* **TASK OBJECTIVE**: Could the listing below be reproduced exactly, minus its pictures?

━━ SOURCE MATERIAL

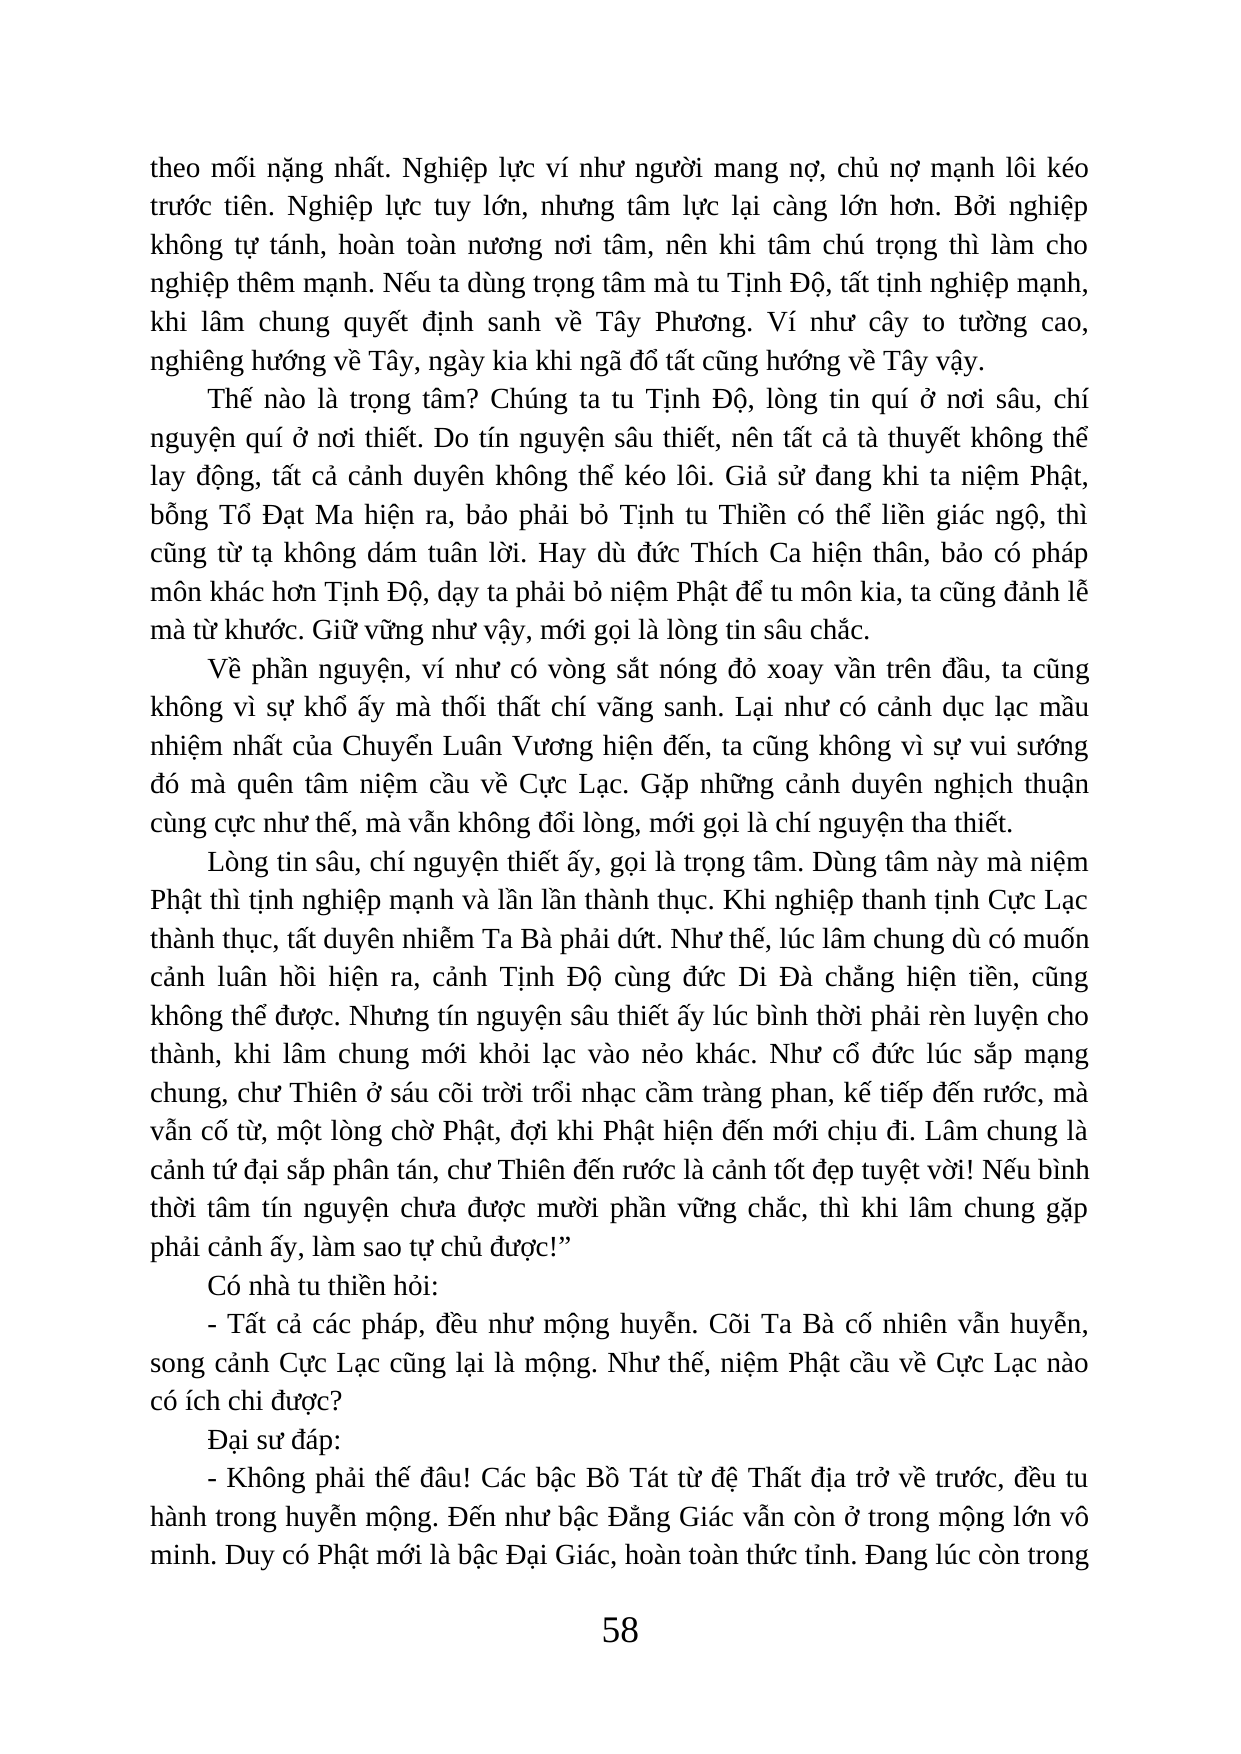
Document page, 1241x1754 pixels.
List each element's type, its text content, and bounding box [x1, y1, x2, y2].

text Đại sư đáp: [150, 1422, 1090, 1455]
text Thế nào là trọng tâm? Chúng ta tu Tịnh Độ, lòng tin quí ở nơi sâu, chí nguyện quí ở nơi thiết. Do tín nguyện sâu thiết, nên tất cả tà thuyết không thể lay động, tất cả cảnh duyên không thể kéo lôi. Giả sử đang khi ta niệm Phật, bỗng Tổ Đạt Ma hiện ra, bảo phải bỏ Tịnh tu Thiền có thể liền giác ngộ, thì cũng từ tạ không dám tuân lời. Hay dù đức Thích Ca hiện thân, bảo có pháp môn khác hơn Tịnh Độ, dạy ta phải bỏ niệm Phật để tu môn kia, ta cũng đảnh lễ mà từ khước. Giữ vững như vậy, mới gọi là lòng tin sâu chắc. [150, 381, 1090, 646]
text Về phần nguyện, ví như có vòng sắt nóng đỏ xoay vần trên đầu, ta cũng không vì sự khổ ấy mà thối thất chí vãng sanh. Lại như có cảnh dục lạc mầu nhiệm nhất của Chuyển Luân Vương hiện đến, ta cũng không vì sự vui sướng đó mà quên tâm niệm cầu về Cực Lạc. Gặp những cảnh duyên nghịch thuận cùng cực như thế, mà vẫn không đổi lòng, mới gọi là chí nguyện tha thiết. [150, 651, 1090, 839]
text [150, 1460, 1090, 1571]
text - Tất cả các pháp, đều như mộng huyễn. Cõi Ta Bà cố nhiên vẫn huyễn, song cảnh Cực Lạc cũng lại là mộng. Như thế, niệm Phật cầu về Cực Lạc nào có ích chi được? [150, 1306, 1090, 1417]
text Lòng tin sâu, chí nguyện thiết ấy, gọi là trọng tâm. Dùng tâm này mà niệm Phật thì tịnh nghiệp mạnh và lần lần thành thục. Khi nghiệp thanh tịnh Cực Lạc thành thục, tất duyên nhiễm Ta Bà phải dứt. Như thế, lúc lâm chung dù có muốn cảnh luân hồi hiện ra, cảnh Tịnh Độ cùng đức Di Đà chẳng hiện tiền, cũng không thể được. Nhưng tín nguyện sâu thiết ấy lúc bình thời phải rèn luyện cho thành, khi lâm chung mới khỏi lạc vào nẻo khác. Như cổ đức lúc sắp mạng chung, chư Thiên ở sáu cõi trời trổi nhạc cầm tràng phan, kế tiếp đến rước, mà vẫn cố từ, một lòng chờ Phật, đợi khi Phật hiện đến mới chịu đi. Lâm chung là cảnh tứ đại sắp phân tán, chư Thiên đến rước là cảnh tốt đẹp tuyệt vời! Nếu bình thời tâm tín nguyện chưa được mười phần vững chắc, thì khi lâm chung gặp phải cảnh ấy, làm sao tự chủ được!” [150, 844, 1090, 1263]
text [150, 150, 1090, 376]
text Có nhà tu thiền hỏi: [150, 1268, 1090, 1301]
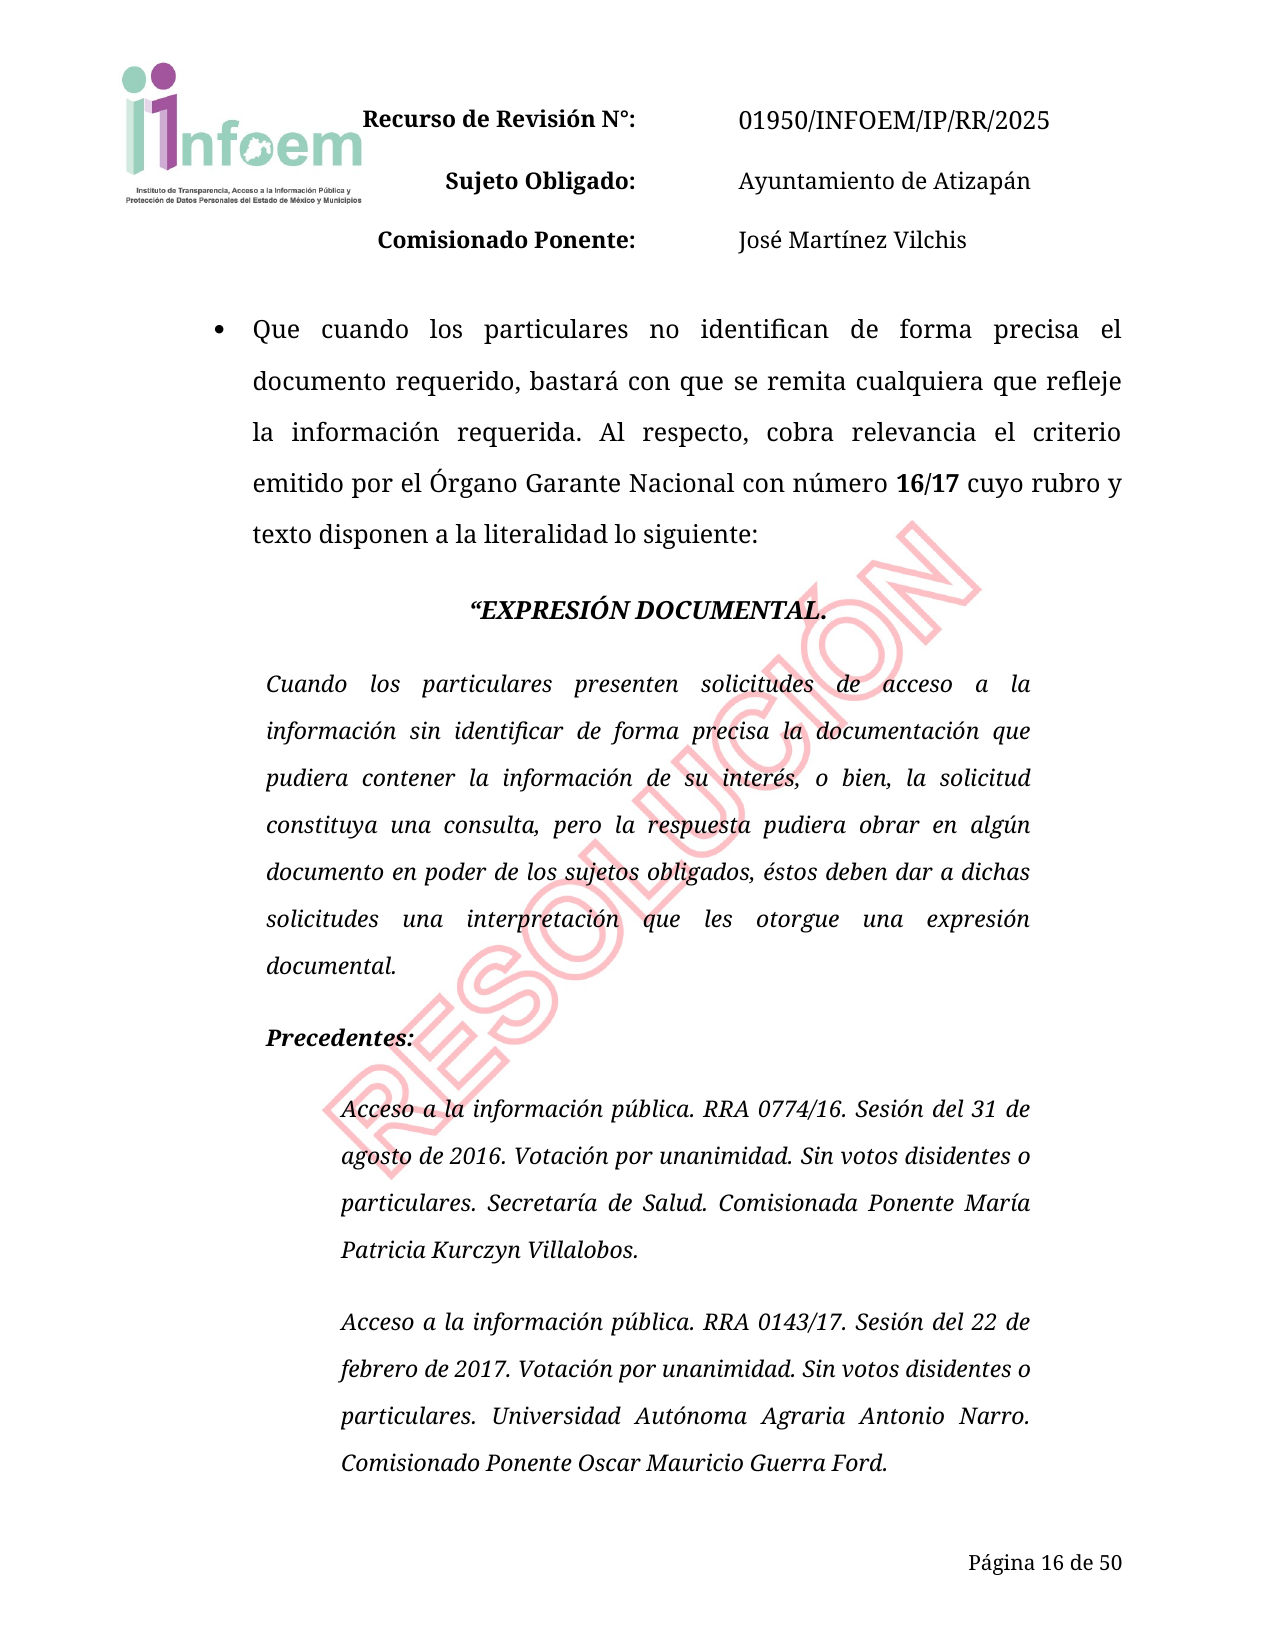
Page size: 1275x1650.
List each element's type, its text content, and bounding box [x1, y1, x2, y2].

list Que cuando los particulares no identifican de forma precisa el documento requerido, bastará con que se remita cualquiera que refleje la información requerida. Al respecto, cobra relevancia el criterio emitido por el Órgano Garante Nacional con número 16/17 cuyo rubro y texto disponen a la literalidad lo siguiente: [215, 312, 1122, 550]
text Precedentes: [266, 1022, 1033, 1053]
text Acceso a la información pública. RRA 0143/17. Sesión del 22 de febrero de 2017. Votación por unanimidad. Sin votos disidentes o particulares. Universidad Autónoma Agraria Antonio Narro. Comisionado Ponente Oscar Mauricio Guerra Ford. [341, 1306, 1033, 1478]
text Cuando los particulares presenten solicitudes de acceso a la información sin identificar de forma precisa la documentación que pudiera contener la información de su interés, o bien, la solicitud constituya una consulta, pero la respuesta pudiera obrar en algún documento en poder de los sujetos obligados, éstos deben dar a dichas solicitudes una interpretación que les otorgue una expresión documental. [266, 668, 1033, 981]
text “EXPRESIÓN DOCUMENTAL. [266, 592, 1033, 626]
picture [3, 2, 1268, 1650]
text Acceso a la información pública. RRA 0774/16. Sesión del 31 de agosto de 2016. Votación por unanimidad. Sin votos disidentes o particulares. Secretaría de Salud. Comisionada Ponente María Patricia Kurczyn Villalobos. [341, 1093, 1033, 1265]
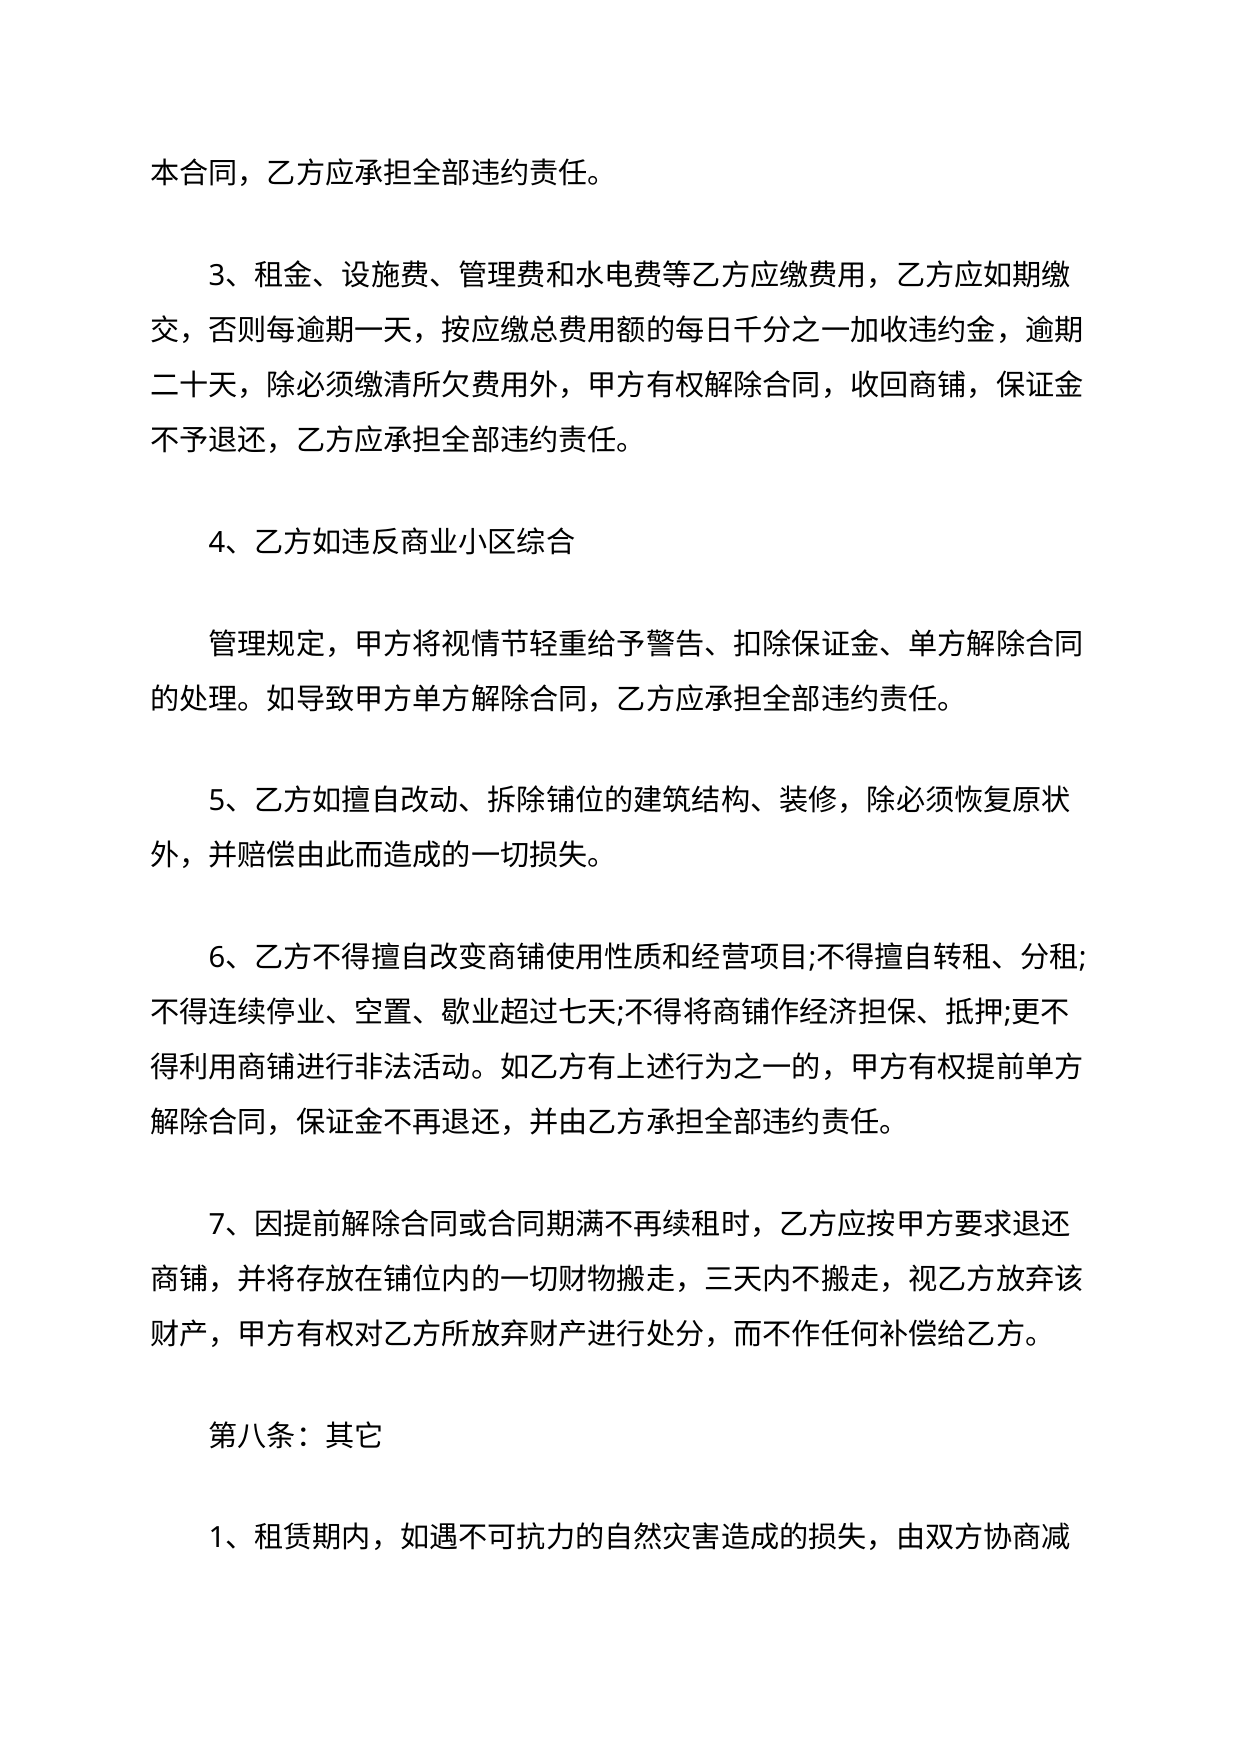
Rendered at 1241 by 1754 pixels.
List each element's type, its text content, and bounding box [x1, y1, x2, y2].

━━━━

* **ANSWER FOR THE TASK**:
Document page, 1241x1754 pixels.
List each element's type, its text content, and bounding box [x1, y1, x2, y2].

text Đại sư đáp: [150, 1422, 1090, 1455]
text Thế nào là trọng tâm? Chúng ta tu Tịnh Độ, lòng tin quí ở nơi sâu, chí nguyện quí ở nơi thiết. Do tín nguyện sâu thiết, nên tất cả tà thuyết không thể lay động, tất cả cảnh duyên không thể kéo lôi. Giả sử đang khi ta niệm Phật, bỗng Tổ Đạt Ma hiện ra, bảo phải bỏ Tịnh tu Thiền có thể liền giác ngộ, thì cũng từ tạ không dám tuân lời. Hay dù đức Thích Ca hiện thân, bảo có pháp môn khác hơn Tịnh Độ, dạy ta phải bỏ niệm Phật để tu môn kia, ta cũng đảnh lễ mà từ khước. Giữ vững như vậy, mới gọi là lòng tin sâu chắc. [150, 381, 1090, 646]
text Về phần nguyện, ví như có vòng sắt nóng đỏ xoay vần trên đầu, ta cũng không vì sự khổ ấy mà thối thất chí vãng sanh. Lại như có cảnh dục lạc mầu nhiệm nhất của Chuyển Luân Vương hiện đến, ta cũng không vì sự vui sướng đó mà quên tâm niệm cầu về Cực Lạc. Gặp những cảnh duyên nghịch thuận cùng cực như thế, mà vẫn không đổi lòng, mới gọi là chí nguyện tha thiết. [150, 651, 1090, 839]
text [150, 1460, 1090, 1571]
text - Tất cả các pháp, đều như mộng huyễn. Cõi Ta Bà cố nhiên vẫn huyễn, song cảnh Cực Lạc cũng lại là mộng. Như thế, niệm Phật cầu về Cực Lạc nào có ích chi được? [150, 1306, 1090, 1417]
text Lòng tin sâu, chí nguyện thiết ấy, gọi là trọng tâm. Dùng tâm này mà niệm Phật thì tịnh nghiệp mạnh và lần lần thành thục. Khi nghiệp thanh tịnh Cực Lạc thành thục, tất duyên nhiễm Ta Bà phải dứt. Như thế, lúc lâm chung dù có muốn cảnh luân hồi hiện ra, cảnh Tịnh Độ cùng đức Di Đà chẳng hiện tiền, cũng không thể được. Nhưng tín nguyện sâu thiết ấy lúc bình thời phải rèn luyện cho thành, khi lâm chung mới khỏi lạc vào nẻo khác. Như cổ đức lúc sắp mạng chung, chư Thiên ở sáu cõi trời trổi nhạc cầm tràng phan, kế tiếp đến rước, mà vẫn cố từ, một lòng chờ Phật, đợi khi Phật hiện đến mới chịu đi. Lâm chung là cảnh tứ đại sắp phân tán, chư Thiên đến rước là cảnh tốt đẹp tuyệt vời! Nếu bình thời tâm tín nguyện chưa được mười phần vững chắc, thì khi lâm chung gặp phải cảnh ấy, làm sao tự chủ được!” [150, 844, 1090, 1263]
text [150, 150, 1090, 376]
text Có nhà tu thiền hỏi: [150, 1268, 1090, 1301]
Page size: 1275x1650.
List each element's type, its text content, and bounding box [x1, y1, x2, y2].

list Que cuando los particulares no identifican de forma precisa el documento requerido, bastará con que se remita cualquiera que refleje la información requerida. Al respecto, cobra relevancia el criterio emitido por el Órgano Garante Nacional con número 16/17 cuyo rubro y texto disponen a la literalidad lo siguiente: [215, 312, 1122, 550]
text Precedentes: [266, 1022, 1033, 1053]
text Acceso a la información pública. RRA 0143/17. Sesión del 22 de febrero de 2017. Votación por unanimidad. Sin votos disidentes o particulares. Universidad Autónoma Agraria Antonio Narro. Comisionado Ponente Oscar Mauricio Guerra Ford. [341, 1306, 1033, 1478]
text Cuando los particulares presenten solicitudes de acceso a la información sin identificar de forma precisa la documentación que pudiera contener la información de su interés, o bien, la solicitud constituya una consulta, pero la respuesta pudiera obrar en algún documento en poder de los sujetos obligados, éstos deben dar a dichas solicitudes una interpretación que les otorgue una expresión documental. [266, 668, 1033, 981]
text “EXPRESIÓN DOCUMENTAL. [266, 592, 1033, 626]
picture [3, 2, 1268, 1650]
text Acceso a la información pública. RRA 0774/16. Sesión del 31 de agosto de 2016. Votación por unanimidad. Sin votos disidentes o particulares. Secretaría de Salud. Comisionada Ponente María Patricia Kurczyn Villalobos. [341, 1093, 1033, 1265]
Rendered at 1241 by 1754 pixels.
List each element's type, its text content, and bounding box [x1, y1, x2, y2].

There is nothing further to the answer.